Spatz: A Compact Vector Processing Unit for High-Performance and Energy-Efficient Shared-L1 Clusters

Spatz: A Compact Vector Processing Unit for High-Performance and Energy-Efficient Shared-L1 Clusters

Abstract

Spatz is a novel, compact 32-bit vector processing unit designed as an energy-efficient Processing Element for large-scale clusters leveraging shared L1 memory, specifically targeting mitigation of the Von Neumann Bottleneck. Built upon the integer embedded subset of the RISC-V Vector Extension, Spatz achieves significant power savings, requiring 40% less energy per operation compared to equivalent scalar cores.
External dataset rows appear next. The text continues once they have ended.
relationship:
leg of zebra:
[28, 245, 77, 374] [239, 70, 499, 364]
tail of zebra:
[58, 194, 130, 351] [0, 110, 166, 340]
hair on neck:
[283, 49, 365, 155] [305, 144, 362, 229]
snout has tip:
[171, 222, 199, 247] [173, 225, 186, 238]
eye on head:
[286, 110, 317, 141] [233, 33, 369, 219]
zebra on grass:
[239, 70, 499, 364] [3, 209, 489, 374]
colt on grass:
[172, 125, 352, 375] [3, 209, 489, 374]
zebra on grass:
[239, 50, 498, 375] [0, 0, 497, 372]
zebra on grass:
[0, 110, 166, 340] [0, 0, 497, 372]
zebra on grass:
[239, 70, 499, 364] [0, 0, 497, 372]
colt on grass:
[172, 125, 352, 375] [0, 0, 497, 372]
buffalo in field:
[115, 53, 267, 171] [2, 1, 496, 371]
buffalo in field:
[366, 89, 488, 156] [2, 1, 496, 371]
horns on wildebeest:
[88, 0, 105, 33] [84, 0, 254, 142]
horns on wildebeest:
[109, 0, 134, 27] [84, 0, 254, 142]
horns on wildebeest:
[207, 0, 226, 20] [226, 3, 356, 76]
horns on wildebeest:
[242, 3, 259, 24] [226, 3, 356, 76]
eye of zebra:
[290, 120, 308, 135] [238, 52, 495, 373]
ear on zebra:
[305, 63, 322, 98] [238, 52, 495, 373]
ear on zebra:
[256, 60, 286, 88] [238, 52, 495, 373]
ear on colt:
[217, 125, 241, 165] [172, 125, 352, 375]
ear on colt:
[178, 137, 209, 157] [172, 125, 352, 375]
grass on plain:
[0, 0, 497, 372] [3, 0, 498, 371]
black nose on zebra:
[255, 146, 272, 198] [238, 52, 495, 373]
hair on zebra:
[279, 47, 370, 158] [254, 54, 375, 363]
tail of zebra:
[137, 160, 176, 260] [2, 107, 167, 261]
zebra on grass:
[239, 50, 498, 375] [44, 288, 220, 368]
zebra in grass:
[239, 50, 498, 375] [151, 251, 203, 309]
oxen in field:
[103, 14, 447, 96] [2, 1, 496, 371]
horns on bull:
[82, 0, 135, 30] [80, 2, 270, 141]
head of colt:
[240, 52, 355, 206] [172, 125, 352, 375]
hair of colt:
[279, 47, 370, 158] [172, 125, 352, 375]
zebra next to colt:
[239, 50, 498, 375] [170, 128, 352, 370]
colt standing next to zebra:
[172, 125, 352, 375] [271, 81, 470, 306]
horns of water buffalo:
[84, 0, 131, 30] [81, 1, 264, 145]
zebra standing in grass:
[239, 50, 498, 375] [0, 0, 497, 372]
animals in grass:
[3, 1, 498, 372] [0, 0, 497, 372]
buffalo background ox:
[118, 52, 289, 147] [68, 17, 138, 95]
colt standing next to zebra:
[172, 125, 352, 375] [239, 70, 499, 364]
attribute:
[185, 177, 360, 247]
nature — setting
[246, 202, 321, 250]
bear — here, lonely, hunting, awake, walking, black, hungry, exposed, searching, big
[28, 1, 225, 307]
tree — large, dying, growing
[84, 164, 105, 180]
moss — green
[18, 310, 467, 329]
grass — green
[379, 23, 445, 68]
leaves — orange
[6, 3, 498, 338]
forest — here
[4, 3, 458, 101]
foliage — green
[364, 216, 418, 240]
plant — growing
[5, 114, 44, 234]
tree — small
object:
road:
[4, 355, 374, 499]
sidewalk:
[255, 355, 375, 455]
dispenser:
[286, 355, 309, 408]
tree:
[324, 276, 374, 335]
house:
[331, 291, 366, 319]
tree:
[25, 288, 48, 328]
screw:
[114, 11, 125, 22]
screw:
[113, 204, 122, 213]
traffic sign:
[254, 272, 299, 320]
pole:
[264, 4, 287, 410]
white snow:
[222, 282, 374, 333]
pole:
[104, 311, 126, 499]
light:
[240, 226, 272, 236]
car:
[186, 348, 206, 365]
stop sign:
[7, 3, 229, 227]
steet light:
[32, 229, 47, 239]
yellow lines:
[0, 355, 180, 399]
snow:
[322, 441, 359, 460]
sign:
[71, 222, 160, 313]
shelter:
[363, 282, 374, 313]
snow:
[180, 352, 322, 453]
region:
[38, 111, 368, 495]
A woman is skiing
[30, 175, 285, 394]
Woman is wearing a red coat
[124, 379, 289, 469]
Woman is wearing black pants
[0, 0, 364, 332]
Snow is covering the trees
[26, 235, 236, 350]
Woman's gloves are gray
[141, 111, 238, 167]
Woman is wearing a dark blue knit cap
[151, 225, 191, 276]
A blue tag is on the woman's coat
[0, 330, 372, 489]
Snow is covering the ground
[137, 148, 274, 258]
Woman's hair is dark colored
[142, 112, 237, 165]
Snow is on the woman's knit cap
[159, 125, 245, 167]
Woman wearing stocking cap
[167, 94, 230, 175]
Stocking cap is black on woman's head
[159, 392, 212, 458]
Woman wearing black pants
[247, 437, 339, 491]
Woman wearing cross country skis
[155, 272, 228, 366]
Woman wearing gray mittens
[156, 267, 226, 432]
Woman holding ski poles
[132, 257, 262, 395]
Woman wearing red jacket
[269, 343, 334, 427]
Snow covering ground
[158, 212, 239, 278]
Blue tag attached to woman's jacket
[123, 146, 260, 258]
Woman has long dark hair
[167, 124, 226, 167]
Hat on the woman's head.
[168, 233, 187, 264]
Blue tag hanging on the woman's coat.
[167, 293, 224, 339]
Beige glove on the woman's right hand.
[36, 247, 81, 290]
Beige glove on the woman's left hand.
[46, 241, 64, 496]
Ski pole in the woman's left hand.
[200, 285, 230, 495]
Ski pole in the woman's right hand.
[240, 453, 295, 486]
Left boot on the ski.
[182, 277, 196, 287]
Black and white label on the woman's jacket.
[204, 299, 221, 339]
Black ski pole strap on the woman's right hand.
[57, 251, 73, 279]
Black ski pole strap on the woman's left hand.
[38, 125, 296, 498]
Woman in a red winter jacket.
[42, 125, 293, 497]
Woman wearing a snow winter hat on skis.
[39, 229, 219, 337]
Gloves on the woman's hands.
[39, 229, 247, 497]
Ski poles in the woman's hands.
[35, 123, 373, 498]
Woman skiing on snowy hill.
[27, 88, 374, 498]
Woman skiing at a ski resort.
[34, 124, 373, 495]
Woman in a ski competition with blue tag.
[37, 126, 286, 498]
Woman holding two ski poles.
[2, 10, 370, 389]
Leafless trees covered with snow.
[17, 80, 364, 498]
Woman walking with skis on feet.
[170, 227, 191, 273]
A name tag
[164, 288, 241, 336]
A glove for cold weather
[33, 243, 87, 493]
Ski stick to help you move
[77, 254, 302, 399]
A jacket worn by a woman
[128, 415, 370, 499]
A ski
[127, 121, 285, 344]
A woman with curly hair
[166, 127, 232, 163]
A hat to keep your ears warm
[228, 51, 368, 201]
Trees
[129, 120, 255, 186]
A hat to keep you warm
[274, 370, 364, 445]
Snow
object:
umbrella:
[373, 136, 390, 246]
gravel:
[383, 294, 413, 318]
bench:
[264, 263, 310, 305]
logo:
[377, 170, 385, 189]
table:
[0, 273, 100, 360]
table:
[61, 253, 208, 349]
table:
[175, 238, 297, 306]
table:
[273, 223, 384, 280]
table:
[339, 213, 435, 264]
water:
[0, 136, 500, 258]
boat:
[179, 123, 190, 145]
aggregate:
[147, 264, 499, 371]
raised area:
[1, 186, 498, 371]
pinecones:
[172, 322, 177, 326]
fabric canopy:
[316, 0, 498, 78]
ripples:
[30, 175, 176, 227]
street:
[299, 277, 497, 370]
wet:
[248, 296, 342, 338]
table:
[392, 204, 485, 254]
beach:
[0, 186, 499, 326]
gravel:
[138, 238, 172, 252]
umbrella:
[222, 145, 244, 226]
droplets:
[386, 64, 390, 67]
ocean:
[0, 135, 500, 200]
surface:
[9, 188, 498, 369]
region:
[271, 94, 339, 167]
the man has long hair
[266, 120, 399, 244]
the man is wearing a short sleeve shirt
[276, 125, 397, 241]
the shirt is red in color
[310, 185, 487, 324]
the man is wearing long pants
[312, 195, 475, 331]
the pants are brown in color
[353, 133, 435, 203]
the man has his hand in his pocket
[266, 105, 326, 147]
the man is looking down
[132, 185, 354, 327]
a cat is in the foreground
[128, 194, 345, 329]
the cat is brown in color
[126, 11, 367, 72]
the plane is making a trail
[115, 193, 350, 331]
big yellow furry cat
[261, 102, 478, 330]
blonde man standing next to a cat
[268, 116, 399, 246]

When integrated into the MemPool architecture, the Spatz-based system demonstrated 70% greater performance (285 GOPS) and over double the energy efficiency (266 GOPS/W) running 32-bit integer matrix multiplication.

Report

Key Highlights

  • VPU Innovation: Spatz is a compact, modular vector processing unit (VPU) designed specifically as a lean Processing Element (PE) for large-scale clusters utilizing shared L1 memory.
  • Energy Efficiency: A Spatz-based cluster requires only 7.9 pJ per 32-bit integer multiply-accumulate operation, achieving 40% less energy consumption than an equivalent cluster built with four Snitch scalar cores.
  • Performance Gain: The Spatz system achieved up to 285 GOPS in a 256x256 32-bit integer matrix multiplication, representing a 70% performance increase over the equivalent Snitch-based MemPool system.
  • Efficiency Leader: Spatz provides massive energy efficiency improvements, reaching 266 GOPS/W, which is more than double the efficiency of the Snitch-based system (128 GOPS/W).
  • VNB Mitigation: The core goal of Spatz is to leverage vector processing to reduce instruction fetch bandwidth, thereby mitigating the Von Neumann Bottleneck (VNB) prevalent in highly parallel architectures.

Technical Details

  • Architecture: Spatz is a compact, modular 32-bit vector processing unit.
  • ISA Compliance: It implements the integer embedded subset of the RISC-V Vector Extension (version 1.0).
  • Core Configuration: The tested cluster used four Multiply-Accumulate Units (MACUs).
  • Integration Platform: The unit was analyzed and benchmarked after being integrated within the MemPool, a large-scale many-core shared-L1 cluster architecture.
  • Benchmark Operation Cost: The energy cost for a 32-bit integer multiply-accumulate operation is 7.9 pJ.

Implications

  • Validation of Lean Vector PEs: The results decisively show the viability of using lean, simplified vector processors as high-performance and energy-efficient PEs, challenging the dominance of traditional scalar cores in tightly-coupled L1 clusters.
  • RISC-V Vector Extension Utility: Spatz successfully demonstrates that even the embedded integer subset of the RISC-V Vector Extension (V extension) can lead to substantial, measurable power and performance improvements in real-world many-core implementations.
  • Shifting Cluster Design Paradigm: This work suggests that future large-scale, tightly-coupled embedded parallel architectures should prioritize vector PEs over scalar PEs to maximize throughput while minimizing the instruction fetch and decode energy overhead, setting a new benchmark for system-level energy efficiency (266 GOPS/W).